-------- MATERIAL SHOWN
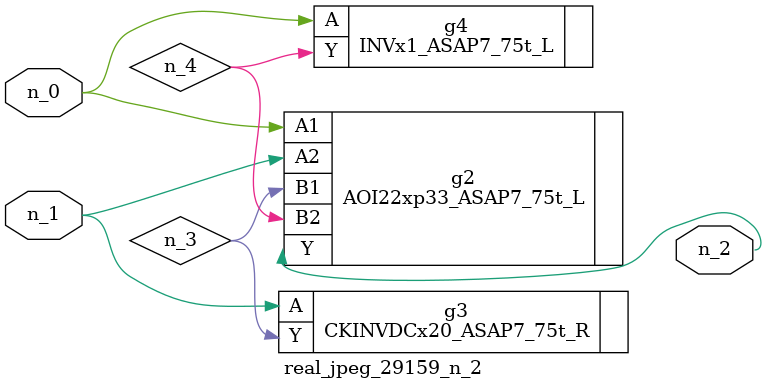
<source format=v>
module real_jpeg_29159_n_2 (n_1, n_0, n_2);

input n_1;
input n_0;

output n_2;

wire n_4;
wire n_3;

AOI22xp33_ASAP7_75t_L g2 ( 
.A1(n_0),
.A2(n_1),
.B1(n_3),
.B2(n_4),
.Y(n_2)
);

INVx1_ASAP7_75t_L g4 ( 
.A(n_0),
.Y(n_4)
);

CKINVDCx20_ASAP7_75t_R g3 ( 
.A(n_1),
.Y(n_3)
);


endmodule
</source>
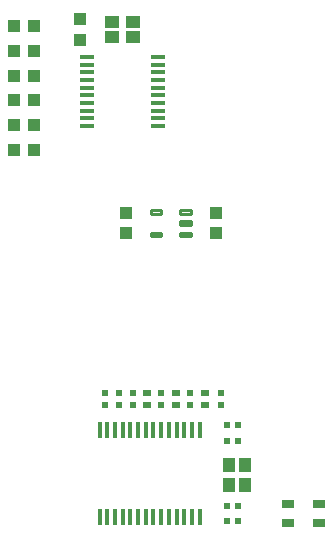
<source format=gbr>
G04 EAGLE Gerber RS-274X export*
G75*
%MOMM*%
%FSLAX34Y34*%
%LPD*%
%INSolderpaste Bottom*%
%IPPOS*%
%AMOC8*
5,1,8,0,0,1.08239X$1,22.5*%
G01*
G04 Define Apertures*
%ADD10R,1.100000X1.000000*%
%ADD11R,1.000000X1.100000*%
%ADD12R,0.629100X0.560000*%
%ADD13R,0.560000X0.629100*%
%ADD14R,1.200000X0.350000*%
%ADD15R,0.348000X1.397000*%
%ADD16R,1.200000X1.000000*%
%ADD17R,1.000000X1.200000*%
%ADD18R,0.644000X0.535100*%
%ADD19C,0.295000*%
%ADD20R,0.973900X0.798700*%
D10*
X67500Y440000D03*
X84500Y440000D03*
D11*
X162000Y302500D03*
X162000Y285500D03*
D10*
X67500Y461000D03*
X84500Y461000D03*
D12*
X168000Y149846D03*
X168000Y140154D03*
X192000Y149846D03*
X192000Y140154D03*
D11*
X238000Y285500D03*
X238000Y302500D03*
D12*
X156000Y149846D03*
X156000Y140154D03*
X216000Y149846D03*
X216000Y140154D03*
X242000Y149846D03*
X242000Y140154D03*
D13*
X247154Y110000D03*
X256846Y110000D03*
X247154Y42000D03*
X256846Y42000D03*
D12*
X144000Y140154D03*
X144000Y149846D03*
D13*
X247154Y123000D03*
X256846Y123000D03*
X247154Y55000D03*
X256846Y55000D03*
D11*
X123000Y449500D03*
X123000Y466500D03*
D10*
X84500Y419000D03*
X67500Y419000D03*
X84500Y377000D03*
X67500Y377000D03*
X84500Y398000D03*
X67500Y398000D03*
D14*
X129300Y376250D03*
X129300Y382750D03*
X129300Y389250D03*
X129300Y395750D03*
X129300Y402250D03*
X129300Y408750D03*
X129300Y415250D03*
X129300Y421750D03*
X129300Y428250D03*
X129300Y434750D03*
X188700Y434750D03*
X188700Y428250D03*
X188700Y421750D03*
X188700Y415250D03*
X188700Y408750D03*
X188700Y402250D03*
X188700Y395750D03*
X188700Y389250D03*
X188700Y382750D03*
X188700Y376250D03*
D15*
X224250Y118560D03*
X217750Y118560D03*
X211250Y118560D03*
X204750Y118560D03*
X198250Y118560D03*
X191750Y118560D03*
X185250Y118560D03*
X172250Y118560D03*
X178750Y118560D03*
X165750Y118560D03*
X159250Y118560D03*
X152750Y118560D03*
X146250Y118560D03*
X139750Y118560D03*
X224250Y45440D03*
X217750Y45440D03*
X211250Y45440D03*
X204750Y45440D03*
X198250Y45440D03*
X191750Y45440D03*
X185250Y45440D03*
X178750Y45440D03*
X172250Y45440D03*
X165750Y45440D03*
X159250Y45440D03*
X152750Y45440D03*
X146250Y45440D03*
X139750Y45440D03*
D16*
X150500Y464500D03*
X167500Y464500D03*
X167500Y451500D03*
X150500Y451500D03*
D17*
X262500Y89500D03*
X262500Y72500D03*
X249500Y72500D03*
X249500Y89500D03*
D11*
X84500Y356000D03*
X67500Y356000D03*
D18*
X180000Y139925D03*
X180000Y150075D03*
X204000Y139925D03*
X204000Y150075D03*
X229000Y150075D03*
X229000Y139925D03*
D19*
X217125Y304975D02*
X207975Y304975D01*
X217125Y304975D02*
X217125Y302025D01*
X207975Y302025D01*
X207975Y304975D01*
X207975Y304827D02*
X217125Y304827D01*
X217125Y295475D02*
X207975Y295475D01*
X217125Y295475D02*
X217125Y292525D01*
X207975Y292525D01*
X207975Y295475D01*
X207975Y295327D02*
X217125Y295327D01*
X217125Y285975D02*
X207975Y285975D01*
X217125Y285975D02*
X217125Y283025D01*
X207975Y283025D01*
X207975Y285975D01*
X207975Y285827D02*
X217125Y285827D01*
X192025Y285975D02*
X182875Y285975D01*
X192025Y285975D02*
X192025Y283025D01*
X182875Y283025D01*
X182875Y285975D01*
X182875Y285827D02*
X192025Y285827D01*
X192025Y304975D02*
X182875Y304975D01*
X192025Y304975D02*
X192025Y302025D01*
X182875Y302025D01*
X182875Y304975D01*
X182875Y304827D02*
X192025Y304827D01*
D20*
X299000Y56152D03*
X299000Y39848D03*
X325000Y56152D03*
X325000Y39848D03*
M02*

</source>
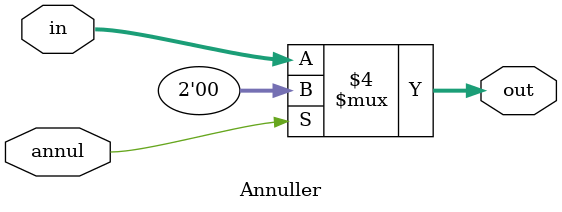
<source format=v>


// We put something this simple into a module since it conveys intent,
// and avoids an RTL schematic cluttered with a bunch of AND gates.

// We do this using logic instead of a register synchronous clear
// since it might not be as portable, nor synthesize as well.

// See http://www.altera.com/literature/hb/qts/qts_qii51007.pdf (page 14-49):

// // Creating many registers with different sload and sclr signals can make
// // packing the registers into LABs difficult for the Quartus II Fitter
// // because the sclr and sload signals are LAB-wide signals. In addition,
// // using the LAB-wide sload signal prevents the Fitter from packing
// // registers using the quick feedback path in the device architecture,
// // which means that some registers cannot be packed with other logic.

// // Synthesis tools typically restrict use of sload and sclr signals to
// // cases in which there are enough registers with common signals to allow
// // good LAB packing. Using the look-up table (LUT) to implement the signals
// // is always more flexible if it is available.  Because different device
// // families offer different numbers of control signals, inference of these
// // signals is also device-specific. For example, because Stratix II devices
// // have more flexibility than Stratix devices with respect to secondary
// // control signals, synthesis tools might infer more sload and sclr signals
// // for Stratix II devices.

`default_nettype none

module Annuller
#(
    parameter       WORD_WIDTH         = 0
)
(
    input   wire                       annul,
    input   wire    [WORD_WIDTH-1:0]   in,
    output  reg     [WORD_WIDTH-1:0]   out
);

    localparam ZERO = {WORD_WIDTH{1'b0}};

    initial begin
        out = ZERO;
    end

    always @(*) begin
        out = (annul == 1'b1) ? ZERO : in;
    end

endmodule


</source>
----------------
PROBLEM DESCRIPTION:
Where the data above reaches the line holding "X256846Y42000D03*", begin printing, and stop after the line holding "X67500Y356000D03*". Each line must be reproduced exactly, with nothing else added.

SOLUTION TO THIS EXERCISE:
X256846Y42000D03*
D12*
X144000Y140154D03*
X144000Y149846D03*
D13*
X247154Y123000D03*
X256846Y123000D03*
X247154Y55000D03*
X256846Y55000D03*
D11*
X123000Y449500D03*
X123000Y466500D03*
D10*
X84500Y419000D03*
X67500Y419000D03*
X84500Y377000D03*
X67500Y377000D03*
X84500Y398000D03*
X67500Y398000D03*
D14*
X129300Y376250D03*
X129300Y382750D03*
X129300Y389250D03*
X129300Y395750D03*
X129300Y402250D03*
X129300Y408750D03*
X129300Y415250D03*
X129300Y421750D03*
X129300Y428250D03*
X129300Y434750D03*
X188700Y434750D03*
X188700Y428250D03*
X188700Y421750D03*
X188700Y415250D03*
X188700Y408750D03*
X188700Y402250D03*
X188700Y395750D03*
X188700Y389250D03*
X188700Y382750D03*
X188700Y376250D03*
D15*
X224250Y118560D03*
X217750Y118560D03*
X211250Y118560D03*
X204750Y118560D03*
X198250Y118560D03*
X191750Y118560D03*
X185250Y118560D03*
X172250Y118560D03*
X178750Y118560D03*
X165750Y118560D03*
X159250Y118560D03*
X152750Y118560D03*
X146250Y118560D03*
X139750Y118560D03*
X224250Y45440D03*
X217750Y45440D03*
X211250Y45440D03*
X204750Y45440D03*
X198250Y45440D03*
X191750Y45440D03*
X185250Y45440D03*
X178750Y45440D03*
X172250Y45440D03*
X165750Y45440D03*
X159250Y45440D03*
X152750Y45440D03*
X146250Y45440D03*
X139750Y45440D03*
D16*
X150500Y464500D03*
X167500Y464500D03*
X167500Y451500D03*
X150500Y451500D03*
D17*
X262500Y89500D03*
X262500Y72500D03*
X249500Y72500D03*
X249500Y89500D03*
D11*
X84500Y356000D03*
X67500Y356000D03*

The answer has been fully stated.